**What the task asks**.
Lift out, unaltered, the lines of the material below between the line holding "nonymous Voice Chat" and the line holding "ETTER CONVERSATIONS", counting both.

**Source material**.
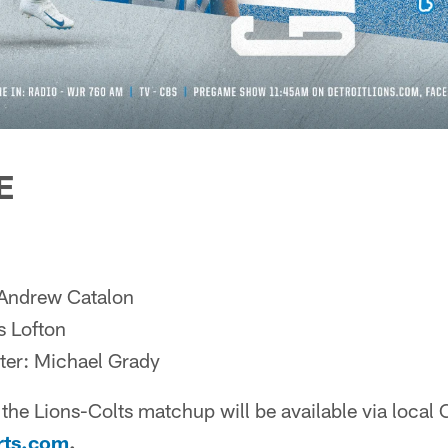
E
 Andrew Catalon
s Lofton
ter: Michael Grady
the Lions-Colts matchup will be available via local 
rts.com
.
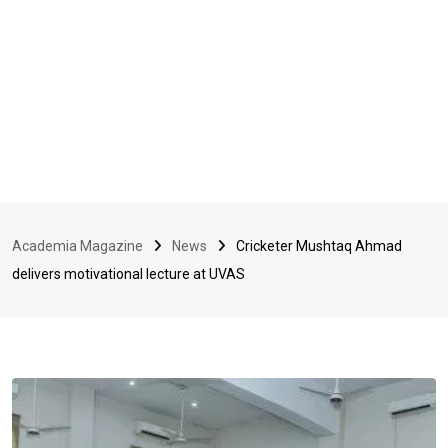
Academia Magazine
News
Cricketer Mushtaq Ahmad
delivers motivational lecture at UVAS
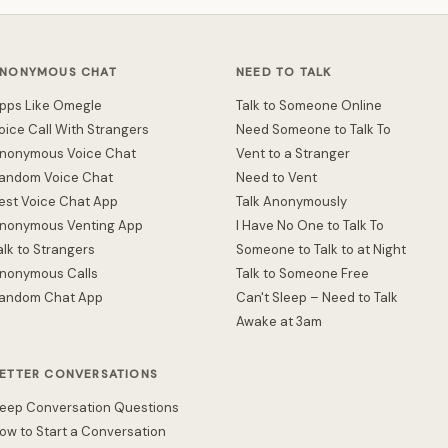
NONYMOUS CHAT
NEED TO TALK
pps Like Omegle
Talk to Someone Online
oice Call With Strangers
Need Someone to Talk To
nonymous Voice Chat
Vent to a Stranger
andom Voice Chat
Need to Vent
est Voice Chat App
Talk Anonymously
nonymous Venting App
I Have No One to Talk To
alk to Strangers
Someone to Talk to at Night
nonymous Calls
Talk to Someone Free
andom Chat App
Can't Sleep – Need to Talk
Awake at 3am
ETTER CONVERSATIONS
eep Conversation Questions
ow to Start a Conversation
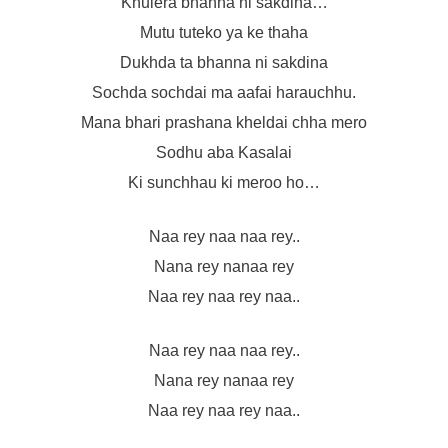
Khulera bhanna ni sakdina…
Mutu tuteko ya ke thaha
Dukhda ta bhanna ni sakdina
Sochda sochdai ma aafai harauchhu.
Mana bhari prashana kheldai chha mero
Sodhu aba Kasalai
Ki sunchhau ki meroo ho…
Naa rey naa naa rey..
Nana rey nanaa rey
Naa rey naa rey naa..
Naa rey naa naa rey..
Nana rey nanaa rey
Naa rey naa rey naa..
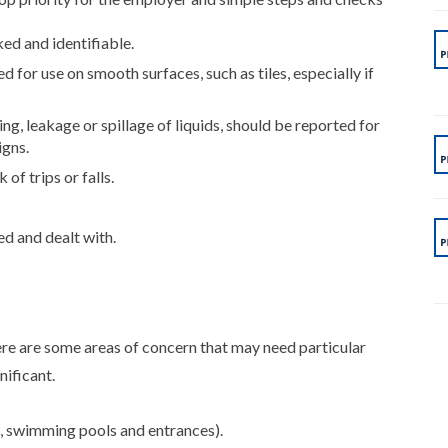
ked and identifiable.
 for use on smooth surfaces, such as tiles, especially if
ng, leakage or spillage of liquids, should be reported for
igns.
of trips or falls.
d and dealt with.
here are some areas of concern that may need particular
nificant.
, swimming pools and entrances).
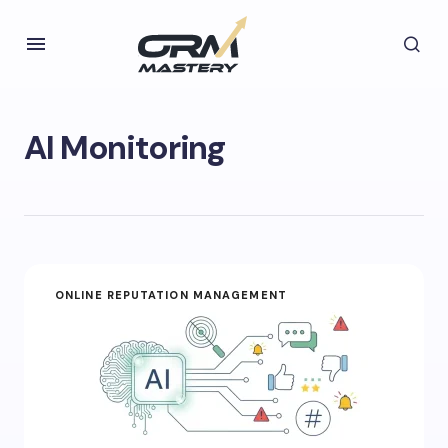
AI Monitoring
ONLINE REPUTATION MANAGEMENT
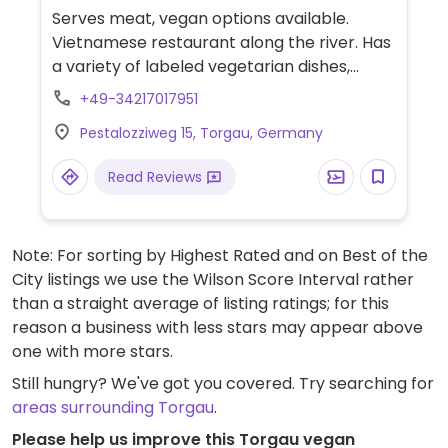
Serves meat, vegan options available.
Vietnamese restaurant along the river. Has
a variety of labeled vegetarian dishes,
many of which are vegan per the allergens
+49-34217017951
list. Many starters and main dishes can be
Pestalozziweg 15, Torgau, Germany
ordered with tofu or seitan upon request.
Double check allergen list and specify
Read Reviews
vegan when ordering.
Note: For sorting by Highest Rated and on Best of the
City listings we use the Wilson Score Interval rather
than a straight average of listing ratings; for this
reason a business with less stars may appear above
one with more stars.
Still hungry? We've got you covered. Try searching for
areas surrounding Torgau
.
Please help us improve this Torgau vegan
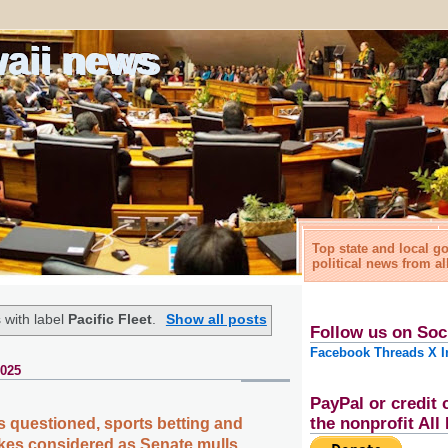
waii news
Top state and local 
political news from al
 with label
Pacific Fleet
.
Show all posts
Follow us on Soc
Facebook
Threads
X
I
2025
PayPal or credit 
the nonprofit Al
s questioned, sports betting and
hikes considered as Senate mulls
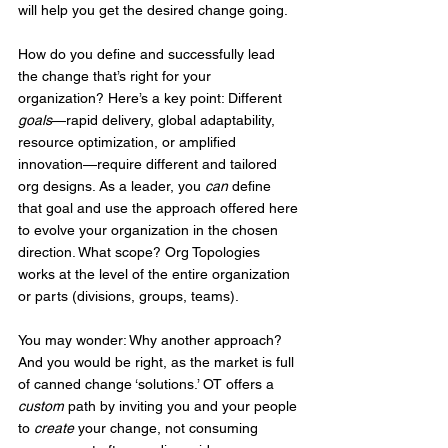
will help you get the desired change going.
How do you define and successfully lead 
the change that’s right for your 
organization? Here’s a key point: Different 
goals
—rapid delivery, global adaptability, 
resource optimization, or amplified 
innovation—require different and tailored 
org designs. As a leader, you 
can
 define 
that goal and use the approach offered here 
to evolve your organization in the chosen 
direction. What scope? Org Topologies 
works at the level of the entire organization 
or parts (divisions, groups, teams).
You may wonder: Why another approach? 
And you would be right, as the market is full 
of canned change ‘solutions.’ OT offers a 
custom
 path by inviting you and your people 
to 
create
 your change, not consuming 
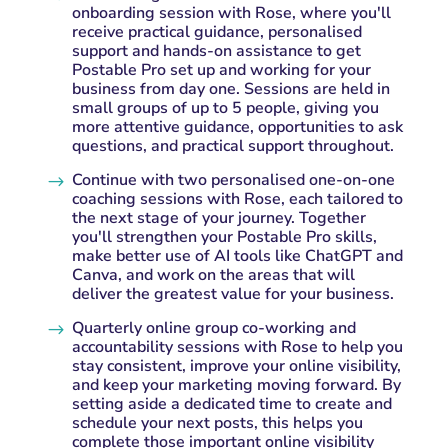
onboarding session with Rose, where you'll
receive practical guidance, personalised
support and hands-on assistance to get
Postable Pro set up and working for your
business from day one. Sessions are held in
small groups of up to 5 people, giving you
more attentive guidance, opportunities to ask
questions, and practical support throughout.
Continue with two personalised one-on-one
$
coaching sessions with Rose, each tailored to
the next stage of your journey. Together
you'll strengthen your Postable Pro skills,
make better use of AI tools like ChatGPT and
Canva, and work on the areas that will
deliver the greatest value for your business.
Quarterly online group co-working and
$
accountability sessions with Rose to help you
stay consistent, improve your online visibility,
and keep your marketing moving forward. By
setting aside a dedicated time to create and
schedule your next posts, this helps you
complete those important online visibility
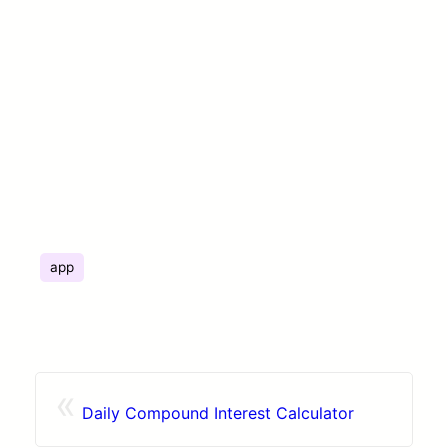
app
«
Daily Compound Interest Calculator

**Problem solution**.
nonymous Voice Chat
Vent to a Stranger
andom Voice Chat
Need to Vent
est Voice Chat App
Talk Anonymously
nonymous Venting App
I Have No One to Talk To
alk to Strangers
Someone to Talk to at Night
nonymous Calls
Talk to Someone Free
andom Chat App
Can't Sleep – Need to Talk
Awake at 3am
ETTER CONVERSATIONS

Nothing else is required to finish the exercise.